Work to complete
Extend the abstract on cellular operation in hospital processes, beginning right after its final sentence.

Page extract
# # #

Findings – The outputs from case studies executed in a large UK teaching hospital confirm the substantial benefits accruing from cellular operation. In both materials supplies and urology admission processes significant improvements result form adoption of the MBP change methodology. This includes substantive 50 per cent reduction in patient throughput times, plus 25 per cent increase in bed utilisation. Measurable cost benefits are achieved in materials supply, especially via simplification of ordering systems.
Research limitations/implications – The healthcare applications demonstrate the applicability of MBP within this specialised scenario. However, the solutions depend on the innovatory capability of the relevant task forces who execute the projects. Since these necessarily include participation by coal-face “players”, i.e. doctors, nurses, support staff, etc. advised by internal “change experts” the solutions adopted are shaped to be the best and most appropriate “local” schema.

# # #

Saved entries
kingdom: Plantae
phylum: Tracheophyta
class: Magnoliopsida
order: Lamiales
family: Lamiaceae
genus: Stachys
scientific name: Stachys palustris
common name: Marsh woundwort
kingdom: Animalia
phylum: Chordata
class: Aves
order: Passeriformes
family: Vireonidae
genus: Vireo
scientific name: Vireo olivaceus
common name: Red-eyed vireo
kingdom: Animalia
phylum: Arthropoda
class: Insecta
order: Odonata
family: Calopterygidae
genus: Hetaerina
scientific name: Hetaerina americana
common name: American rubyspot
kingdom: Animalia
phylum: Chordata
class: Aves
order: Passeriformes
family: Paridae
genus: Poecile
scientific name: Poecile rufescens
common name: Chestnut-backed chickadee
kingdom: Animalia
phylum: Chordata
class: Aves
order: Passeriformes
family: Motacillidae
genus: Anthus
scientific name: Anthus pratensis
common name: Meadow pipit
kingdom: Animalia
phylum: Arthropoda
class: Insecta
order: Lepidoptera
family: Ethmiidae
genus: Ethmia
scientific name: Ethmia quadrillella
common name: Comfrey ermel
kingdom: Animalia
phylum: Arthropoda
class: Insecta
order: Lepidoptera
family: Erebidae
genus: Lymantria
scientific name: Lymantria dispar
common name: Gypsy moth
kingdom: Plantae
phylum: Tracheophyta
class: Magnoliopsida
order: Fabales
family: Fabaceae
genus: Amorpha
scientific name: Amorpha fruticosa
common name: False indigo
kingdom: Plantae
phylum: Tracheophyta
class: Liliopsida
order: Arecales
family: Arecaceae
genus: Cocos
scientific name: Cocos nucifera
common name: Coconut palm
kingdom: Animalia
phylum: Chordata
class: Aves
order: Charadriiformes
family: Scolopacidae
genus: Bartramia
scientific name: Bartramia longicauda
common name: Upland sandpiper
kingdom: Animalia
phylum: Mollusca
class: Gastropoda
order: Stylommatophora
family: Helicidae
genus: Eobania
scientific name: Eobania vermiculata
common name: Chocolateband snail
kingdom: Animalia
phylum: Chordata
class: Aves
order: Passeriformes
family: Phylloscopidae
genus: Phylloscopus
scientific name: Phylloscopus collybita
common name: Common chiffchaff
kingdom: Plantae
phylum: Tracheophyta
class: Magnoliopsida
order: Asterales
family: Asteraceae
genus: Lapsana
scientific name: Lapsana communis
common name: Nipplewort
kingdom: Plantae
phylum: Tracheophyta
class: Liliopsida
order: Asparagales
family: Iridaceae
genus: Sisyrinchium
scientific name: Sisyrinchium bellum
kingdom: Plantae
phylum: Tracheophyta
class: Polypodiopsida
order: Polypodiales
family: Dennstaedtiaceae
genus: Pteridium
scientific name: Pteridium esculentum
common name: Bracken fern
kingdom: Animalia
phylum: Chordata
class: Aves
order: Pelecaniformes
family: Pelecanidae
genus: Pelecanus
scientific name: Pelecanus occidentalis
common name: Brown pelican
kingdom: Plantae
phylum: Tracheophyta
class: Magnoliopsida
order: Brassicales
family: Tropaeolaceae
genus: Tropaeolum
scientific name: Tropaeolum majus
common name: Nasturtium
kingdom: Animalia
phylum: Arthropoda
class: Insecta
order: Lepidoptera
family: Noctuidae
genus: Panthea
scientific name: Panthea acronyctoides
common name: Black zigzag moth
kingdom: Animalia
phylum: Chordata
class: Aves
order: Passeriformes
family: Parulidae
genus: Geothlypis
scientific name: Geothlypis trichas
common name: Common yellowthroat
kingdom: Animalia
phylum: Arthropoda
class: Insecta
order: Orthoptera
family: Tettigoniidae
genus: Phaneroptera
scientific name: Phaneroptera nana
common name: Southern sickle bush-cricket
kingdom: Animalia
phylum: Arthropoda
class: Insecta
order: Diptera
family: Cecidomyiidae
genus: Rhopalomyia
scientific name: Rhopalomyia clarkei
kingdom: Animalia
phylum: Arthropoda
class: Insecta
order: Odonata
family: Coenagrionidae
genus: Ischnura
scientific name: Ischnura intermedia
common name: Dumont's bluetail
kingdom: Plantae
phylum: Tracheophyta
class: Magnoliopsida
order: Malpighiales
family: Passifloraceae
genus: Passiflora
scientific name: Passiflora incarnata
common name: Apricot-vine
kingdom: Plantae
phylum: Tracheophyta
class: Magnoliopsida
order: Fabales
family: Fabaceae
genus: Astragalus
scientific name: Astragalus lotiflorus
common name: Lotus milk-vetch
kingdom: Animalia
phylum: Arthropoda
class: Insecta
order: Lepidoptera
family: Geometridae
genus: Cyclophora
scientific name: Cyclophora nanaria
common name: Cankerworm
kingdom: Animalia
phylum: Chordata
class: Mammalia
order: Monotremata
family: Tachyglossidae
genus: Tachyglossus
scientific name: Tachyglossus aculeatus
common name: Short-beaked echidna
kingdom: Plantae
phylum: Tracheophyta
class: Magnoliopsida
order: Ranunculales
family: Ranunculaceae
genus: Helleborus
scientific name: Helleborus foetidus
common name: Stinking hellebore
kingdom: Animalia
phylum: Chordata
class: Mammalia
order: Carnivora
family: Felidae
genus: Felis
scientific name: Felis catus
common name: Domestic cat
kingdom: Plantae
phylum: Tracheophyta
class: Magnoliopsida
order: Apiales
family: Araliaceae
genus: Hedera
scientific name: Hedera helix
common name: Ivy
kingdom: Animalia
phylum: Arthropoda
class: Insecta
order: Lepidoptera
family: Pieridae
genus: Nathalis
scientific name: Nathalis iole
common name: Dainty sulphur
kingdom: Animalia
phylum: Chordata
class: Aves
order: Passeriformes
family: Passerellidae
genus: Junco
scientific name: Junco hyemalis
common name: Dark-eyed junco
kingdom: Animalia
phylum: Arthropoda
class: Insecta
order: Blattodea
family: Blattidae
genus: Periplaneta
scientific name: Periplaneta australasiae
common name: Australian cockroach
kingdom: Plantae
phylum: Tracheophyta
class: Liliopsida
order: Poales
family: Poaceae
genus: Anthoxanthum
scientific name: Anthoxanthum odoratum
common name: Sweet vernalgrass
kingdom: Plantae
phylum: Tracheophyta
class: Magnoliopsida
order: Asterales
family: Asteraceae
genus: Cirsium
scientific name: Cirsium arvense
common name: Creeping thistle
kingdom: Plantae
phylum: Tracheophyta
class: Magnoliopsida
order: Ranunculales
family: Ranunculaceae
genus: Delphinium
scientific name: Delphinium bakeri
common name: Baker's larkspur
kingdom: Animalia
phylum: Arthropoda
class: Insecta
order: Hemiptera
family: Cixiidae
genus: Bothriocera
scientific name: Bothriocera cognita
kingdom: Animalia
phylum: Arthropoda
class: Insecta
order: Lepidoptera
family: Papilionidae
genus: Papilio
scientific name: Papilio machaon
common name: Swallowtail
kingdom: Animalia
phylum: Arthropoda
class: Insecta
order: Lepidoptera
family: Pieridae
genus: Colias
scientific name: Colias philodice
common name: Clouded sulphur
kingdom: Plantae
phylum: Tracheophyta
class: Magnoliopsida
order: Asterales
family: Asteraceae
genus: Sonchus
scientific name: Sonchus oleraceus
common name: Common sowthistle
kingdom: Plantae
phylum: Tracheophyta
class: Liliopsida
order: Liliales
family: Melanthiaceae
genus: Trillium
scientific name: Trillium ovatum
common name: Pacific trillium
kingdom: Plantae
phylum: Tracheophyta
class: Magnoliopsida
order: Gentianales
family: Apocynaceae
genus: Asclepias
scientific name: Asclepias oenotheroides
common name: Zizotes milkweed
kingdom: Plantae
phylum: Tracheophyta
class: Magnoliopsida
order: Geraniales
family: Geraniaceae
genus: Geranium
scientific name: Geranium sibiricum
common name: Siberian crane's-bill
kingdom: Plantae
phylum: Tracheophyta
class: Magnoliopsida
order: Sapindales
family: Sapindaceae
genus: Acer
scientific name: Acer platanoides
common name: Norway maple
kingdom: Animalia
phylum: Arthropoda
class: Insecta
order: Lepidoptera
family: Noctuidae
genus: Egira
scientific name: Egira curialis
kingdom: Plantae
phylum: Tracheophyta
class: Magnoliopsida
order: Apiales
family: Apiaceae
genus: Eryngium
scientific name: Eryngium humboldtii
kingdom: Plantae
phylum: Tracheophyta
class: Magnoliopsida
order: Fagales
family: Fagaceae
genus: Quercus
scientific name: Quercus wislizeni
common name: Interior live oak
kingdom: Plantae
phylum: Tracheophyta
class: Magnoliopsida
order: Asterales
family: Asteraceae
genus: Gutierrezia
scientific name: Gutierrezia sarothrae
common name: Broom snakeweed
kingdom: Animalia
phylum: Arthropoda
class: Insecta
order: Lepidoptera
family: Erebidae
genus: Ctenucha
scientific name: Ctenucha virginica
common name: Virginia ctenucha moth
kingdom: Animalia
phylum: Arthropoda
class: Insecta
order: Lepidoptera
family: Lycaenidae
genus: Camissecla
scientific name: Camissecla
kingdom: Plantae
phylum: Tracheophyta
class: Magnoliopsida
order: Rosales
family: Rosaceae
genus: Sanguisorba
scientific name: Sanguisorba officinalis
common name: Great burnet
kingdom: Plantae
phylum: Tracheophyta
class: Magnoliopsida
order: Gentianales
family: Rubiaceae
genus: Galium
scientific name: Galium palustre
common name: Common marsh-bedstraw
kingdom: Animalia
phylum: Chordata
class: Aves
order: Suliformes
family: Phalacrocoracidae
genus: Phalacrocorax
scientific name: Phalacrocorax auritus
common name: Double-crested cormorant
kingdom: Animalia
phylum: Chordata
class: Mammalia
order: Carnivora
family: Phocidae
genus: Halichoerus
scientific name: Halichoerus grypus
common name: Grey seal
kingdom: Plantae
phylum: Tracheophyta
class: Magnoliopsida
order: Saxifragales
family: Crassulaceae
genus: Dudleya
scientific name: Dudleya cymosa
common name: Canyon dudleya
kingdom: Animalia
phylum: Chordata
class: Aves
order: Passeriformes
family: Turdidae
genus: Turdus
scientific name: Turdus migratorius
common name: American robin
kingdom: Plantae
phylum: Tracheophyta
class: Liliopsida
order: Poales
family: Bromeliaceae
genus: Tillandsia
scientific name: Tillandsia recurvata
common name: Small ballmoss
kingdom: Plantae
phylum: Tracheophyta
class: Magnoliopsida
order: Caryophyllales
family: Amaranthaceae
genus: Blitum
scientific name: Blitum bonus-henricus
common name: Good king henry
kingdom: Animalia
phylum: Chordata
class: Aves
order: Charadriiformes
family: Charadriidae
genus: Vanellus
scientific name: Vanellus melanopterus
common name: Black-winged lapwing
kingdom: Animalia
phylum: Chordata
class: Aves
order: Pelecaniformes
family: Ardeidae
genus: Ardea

# # #

Your response
Practical implications – It is essential that task forces be properly constituted, well trained, well advised, and actively practice the plan-do-check-act cyclic route of well-tested improvement. “Train-Do” is the key. However, in healthcare especially, the “Elephant Must Be Eaten in Bite Sized Chunks”. In other words the organisation needs visible progressive change, unit-by-unit, thus avoiding saturation of scarce resources.
Originality/value – Brings together the MBP methodology and cellular organisational concepts into an integrated, sustainable, systems based approach to the analysis, design and implementation of effective change.